▶ [REQUEST]: Needed from the data below: every line from the one with "Die unterschiedlichen Beiträge des" up to and including the one with "物联网协议接入有格式限制吗", repeated exactly and with nothing else.

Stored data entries
▬▬▬▬▬▬▬▬▬▬

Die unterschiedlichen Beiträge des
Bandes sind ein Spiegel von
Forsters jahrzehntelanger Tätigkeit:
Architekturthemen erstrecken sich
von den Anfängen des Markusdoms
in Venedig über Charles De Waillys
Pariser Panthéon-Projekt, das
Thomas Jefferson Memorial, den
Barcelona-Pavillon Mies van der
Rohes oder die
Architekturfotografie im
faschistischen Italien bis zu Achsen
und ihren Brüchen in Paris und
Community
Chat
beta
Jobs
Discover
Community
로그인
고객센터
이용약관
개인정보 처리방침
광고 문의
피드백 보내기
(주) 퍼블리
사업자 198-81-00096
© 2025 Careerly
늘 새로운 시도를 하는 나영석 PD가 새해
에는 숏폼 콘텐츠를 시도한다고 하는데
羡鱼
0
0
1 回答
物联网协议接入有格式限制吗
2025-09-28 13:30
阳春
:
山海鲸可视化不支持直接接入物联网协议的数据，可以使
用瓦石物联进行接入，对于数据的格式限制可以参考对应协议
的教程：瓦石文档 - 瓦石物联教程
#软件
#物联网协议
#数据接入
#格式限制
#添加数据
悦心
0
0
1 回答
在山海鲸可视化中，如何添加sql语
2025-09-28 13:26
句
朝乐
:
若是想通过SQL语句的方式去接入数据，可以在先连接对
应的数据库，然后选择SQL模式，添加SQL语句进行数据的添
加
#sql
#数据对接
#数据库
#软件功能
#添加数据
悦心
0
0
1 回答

▬▬▬▬▬▬▬▬▬▬

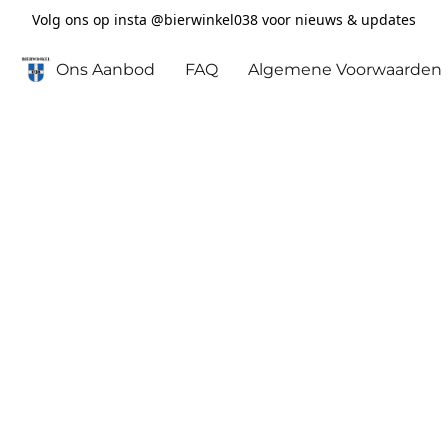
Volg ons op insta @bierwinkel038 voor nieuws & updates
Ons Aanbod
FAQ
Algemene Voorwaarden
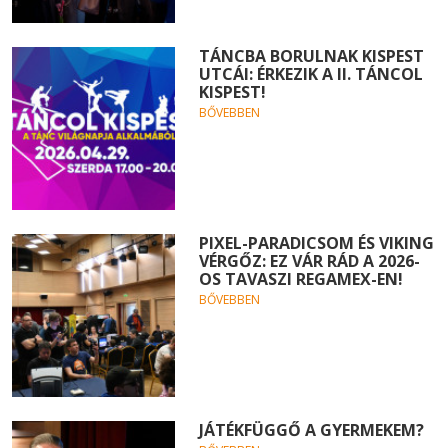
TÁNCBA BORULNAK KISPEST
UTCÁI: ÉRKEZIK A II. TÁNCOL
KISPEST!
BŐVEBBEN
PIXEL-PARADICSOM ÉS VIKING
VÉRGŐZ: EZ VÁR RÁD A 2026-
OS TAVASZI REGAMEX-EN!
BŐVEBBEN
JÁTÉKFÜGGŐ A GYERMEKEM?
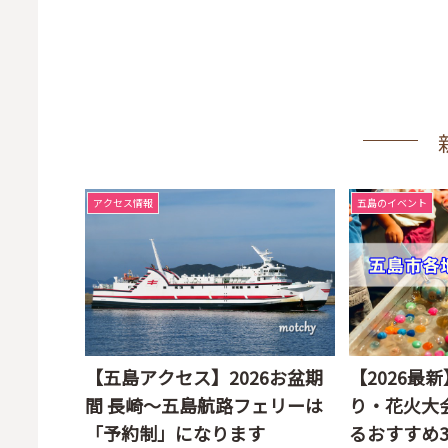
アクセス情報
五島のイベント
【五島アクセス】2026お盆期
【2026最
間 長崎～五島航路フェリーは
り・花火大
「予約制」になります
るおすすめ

▬▬▬▬▬▬▬▬▬▬

▶ [ANSWER SPACE]:
Die unterschiedlichen Beiträge des
Bandes sind ein Spiegel von
Forsters jahrzehntelanger Tätigkeit:
Architekturthemen erstrecken sich
von den Anfängen des Markusdoms
in Venedig über Charles De Waillys
Pariser Panthéon-Projekt, das
Thomas Jefferson Memorial, den
Barcelona-Pavillon Mies van der
Rohes oder die
Architekturfotografie im
faschistischen Italien bis zu Achsen
und ihren Brüchen in Paris und
Community
Chat
beta
Jobs
Discover
Community
로그인
고객센터
이용약관
개인정보 처리방침
광고 문의
피드백 보내기
(주) 퍼블리
사업자 198-81-00096
© 2025 Careerly
늘 새로운 시도를 하는 나영석 PD가 새해
에는 숏폼 콘텐츠를 시도한다고 하는데
羡鱼
0
0
1 回答
物联网协议接入有格式限制吗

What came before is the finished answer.